Bütün dünyayı etkisi altına alan Covid-19 salgınının etkileri ülkemizde de sert bir şekilde görülmektedir.
Ülkenin kendine özgü ekonomik ve politik koşulları emekçiler, yoksul halk ve risk grupları için sürecin daha ağır geçmesine sebep olmaktadır.
Birçok sivil inisiyatifin de desteklediği, pandemi sürecinde mahpusların yaşam haklarının güvence altına alınması çağrısı haklı ve devam eden bir taleptir.
Bu bağlamda siyasi mahpuslar başta olmak üzere genel bir tahliye prosedürü, başkaca adli kontrol yükümlülüklerinin uygulanması suretiyle mahpusluk durumunun sonlandırılması gerekliliktir.

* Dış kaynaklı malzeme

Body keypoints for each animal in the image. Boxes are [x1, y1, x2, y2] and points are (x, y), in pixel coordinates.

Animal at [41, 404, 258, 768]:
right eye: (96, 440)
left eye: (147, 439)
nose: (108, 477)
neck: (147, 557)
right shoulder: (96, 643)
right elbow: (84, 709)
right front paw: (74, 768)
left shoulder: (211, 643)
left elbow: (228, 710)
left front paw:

Siyasi faaliyetlerin belirsiz terör tanımı içerisinde eritilerek hapis cezalarına çarptırıldığı, gazetecilik faaliyetlerinin tutuklanma ve mahkumiyet sürecine sebep olduğu ülke gerçekliğinde bu sorunların giderilmesi yönündeki her türlü çabayı desteklemekteyiz.
TBMM’ye Cumhur İttifakı ortakları tarafından sunulan ve kendi tabanlarının kriminal faaliyetlerinin yaptırımına adeta bir özel af getiren teklifi kabul etmek mümkün değildir.
Eşitlik ilkesini hiçe sayan, düşünce açıklamasını suçlandırıp Soma maden katliamının faillerine ödül veren bir düzenleme kabul edilemez.
Sosyal Haklar Derneği’nin bir çalışma grubu olan Sosyal Hukuk, Soma’dan Aladağ’a, Çorlu’dan Milas’a bir çok sosyal cinayet mağdurların müdafiliğini üstlenmiştir.
Çukuorva’nın dağ köylerinde yoksulluğu istismar edilerek cemaat yurtlarında çocukları yakılan ailelerin yanında olmaktan ve o cinayetin faillerinin hak ettikleri cezayı alması için her türlü hukuki çabayı göstermekten geri durmadık.
Soma’da Gürkan ailesinin daha fazla kar hırsı uğruna ölen 301 madencinin katline sebep olan kişilerin bir gelenek olmuş cezasızlıkla kurtulamamaları için meslektaşlarımızla mücadeleden vazgeçmedik.
Çorlu Tren Katliamı’nda sorumluları mahkemeden kaçırmaya çalışanlara karşı ailelerin hukuk mücadelesine omuz vermekteyiz. Pandemi koşullarında dahi görmezden gelinen maden emekçileri Milas’ta da öldüğünde kader demiyoruz, davalarını takip ediyoruz.
Bu yüzden Meclis’e sunulan bu teklife karşı sözümüz var.
Gelinen noktada Cumhur İttifakının teklifi, Soma’nın, Aladağ’ın, Çorlu’nun ve Milas’ın faillerinin affıdır.
Soma ve Aladağ davaları, avukatlık faaliyetleri ve toplumsal dayanışmanın neticesinde bu topraklarda süregelen “cezasızlık” pratiğine kurban edilememiştir.
Fakat görmekteyiz ki bu sosyal cinayetlerin faillerinin arkasındaki politik güçler Covid-19 salgınını bahane ederek bu kişilere özel af getirmektedir.
Haksız tutuklamaların olduğu, siyasi mahpusluğun devam ettiği düzende Soma ve Aladağ gibi sosyal cinayetlerin faillerinin affedilmesinin karşısında durmak herkesin görevi olmalıdır.
Biz sosyal hukuk olarak tarafı olduğumuz bu davalarda ve tüm sosyal cinayetlerdeki af girişimini kabul etmiyoruz.
TBMM’yi buna engel olmaya çağırıyoruz.